In the data that follows, every line containing the word "related" should be returned.
-- Opening Marker --
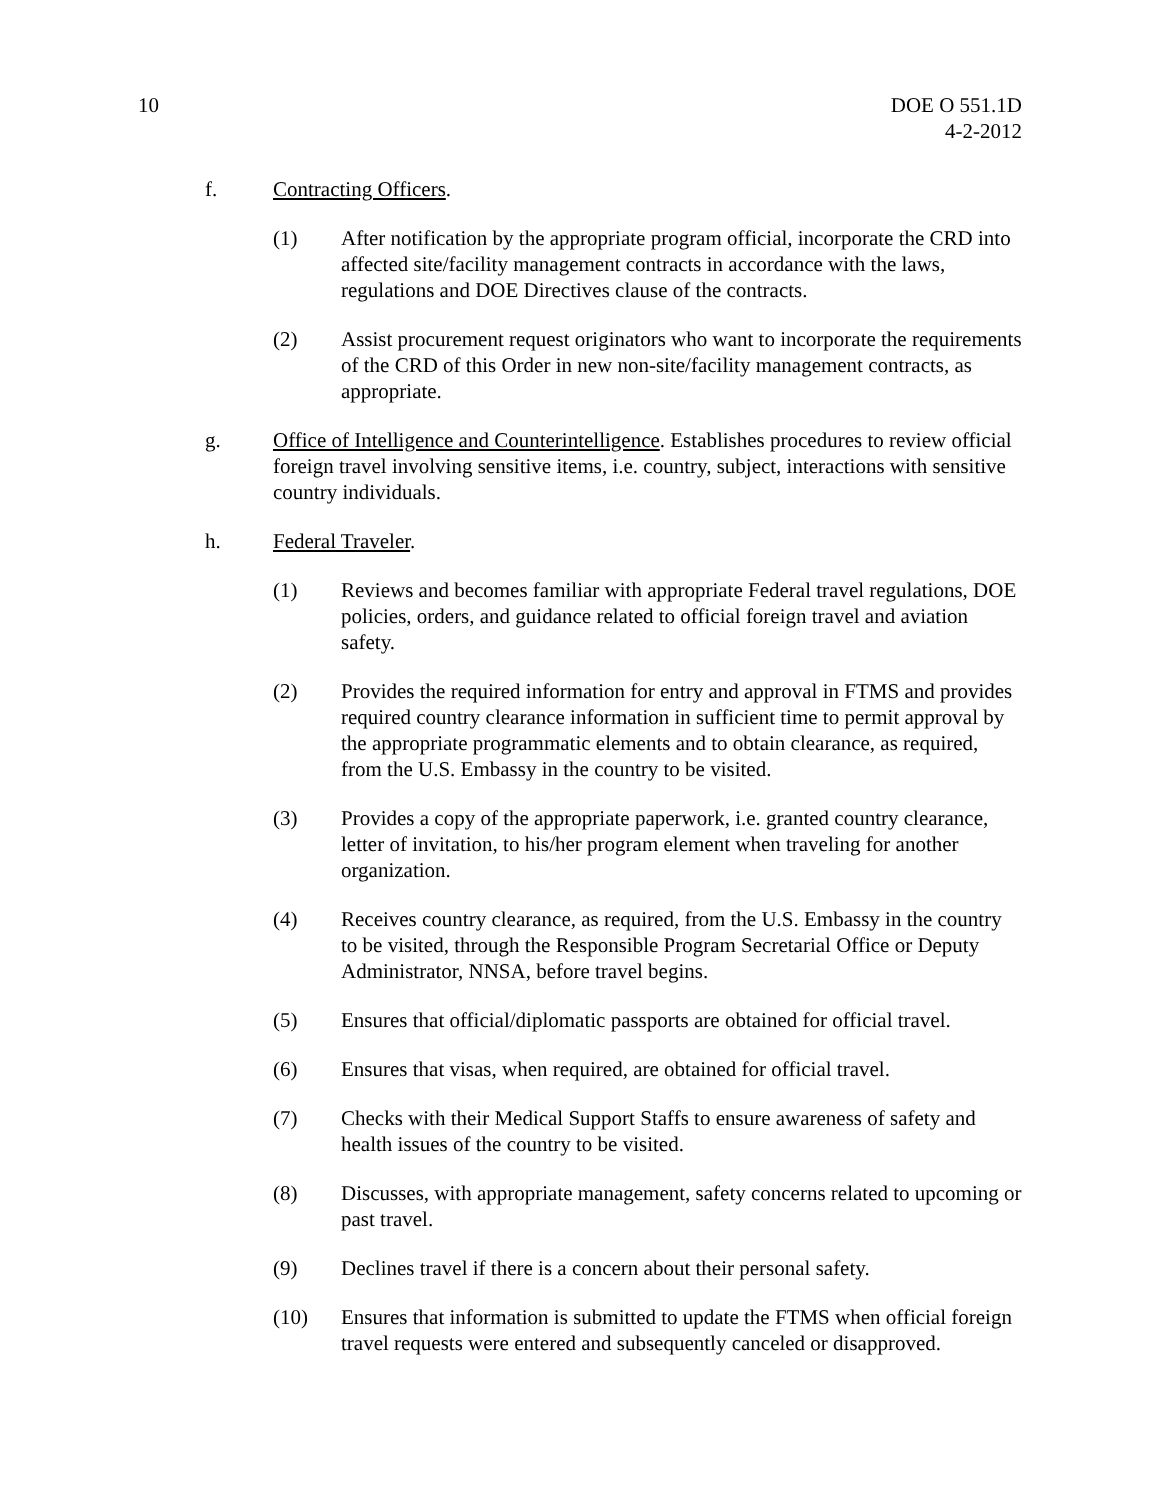10 DOE O 551.1D
4-2-2012
f. Contracting Officers.
(1) After notification by the appropriate program official, incorporate the CRD into affected site/facility management contracts in accordance with the laws, regulations and DOE Directives clause of the contracts.
(2) Assist procurement request originators who want to incorporate the requirements of the CRD of this Order in new non-site/facility management contracts, as appropriate.
g. Office of Intelligence and Counterintelligence. Establishes procedures to review official foreign travel involving sensitive items, i.e. country, subject, interactions with sensitive country individuals.
h. Federal Traveler.
(1) Reviews and becomes familiar with appropriate Federal travel regulations, DOE policies, orders, and guidance related to official foreign travel and aviation safety.
(2) Provides the required information for entry and approval in FTMS and provides required country clearance information in sufficient time to permit approval by the appropriate programmatic elements and to obtain clearance, as required, from the U.S. Embassy in the country to be visited.
(3) Provides a copy of the appropriate paperwork, i.e. granted country clearance, letter of invitation, to his/her program element when traveling for another organization.
(4) Receives country clearance, as required, from the U.S. Embassy in the country to be visited, through the Responsible Program Secretarial Office or Deputy Administrator, NNSA, before travel begins.
(5) Ensures that official/diplomatic passports are obtained for official travel.
(6) Ensures that visas, when required, are obtained for official travel.
(7) Checks with their Medical Support Staffs to ensure awareness of safety and health issues of the country to be visited.
(8) Discusses, with appropriate management, safety concerns related to upcoming or past travel.
(9) Declines travel if there is a concern about their personal safety.
(10) Ensures that information is submitted to update the FTMS when official foreign travel requests were entered and subsequently canceled or disapproved.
-- Closing Marker --
_COMPLETED TASK_
(1) Reviews and becomes familiar with appropriate Federal travel regulations, DOE policies, orders, and guidance related to official foreign travel and aviation safety.
(8) Discusses, with appropriate management, safety concerns related to upcoming or past travel.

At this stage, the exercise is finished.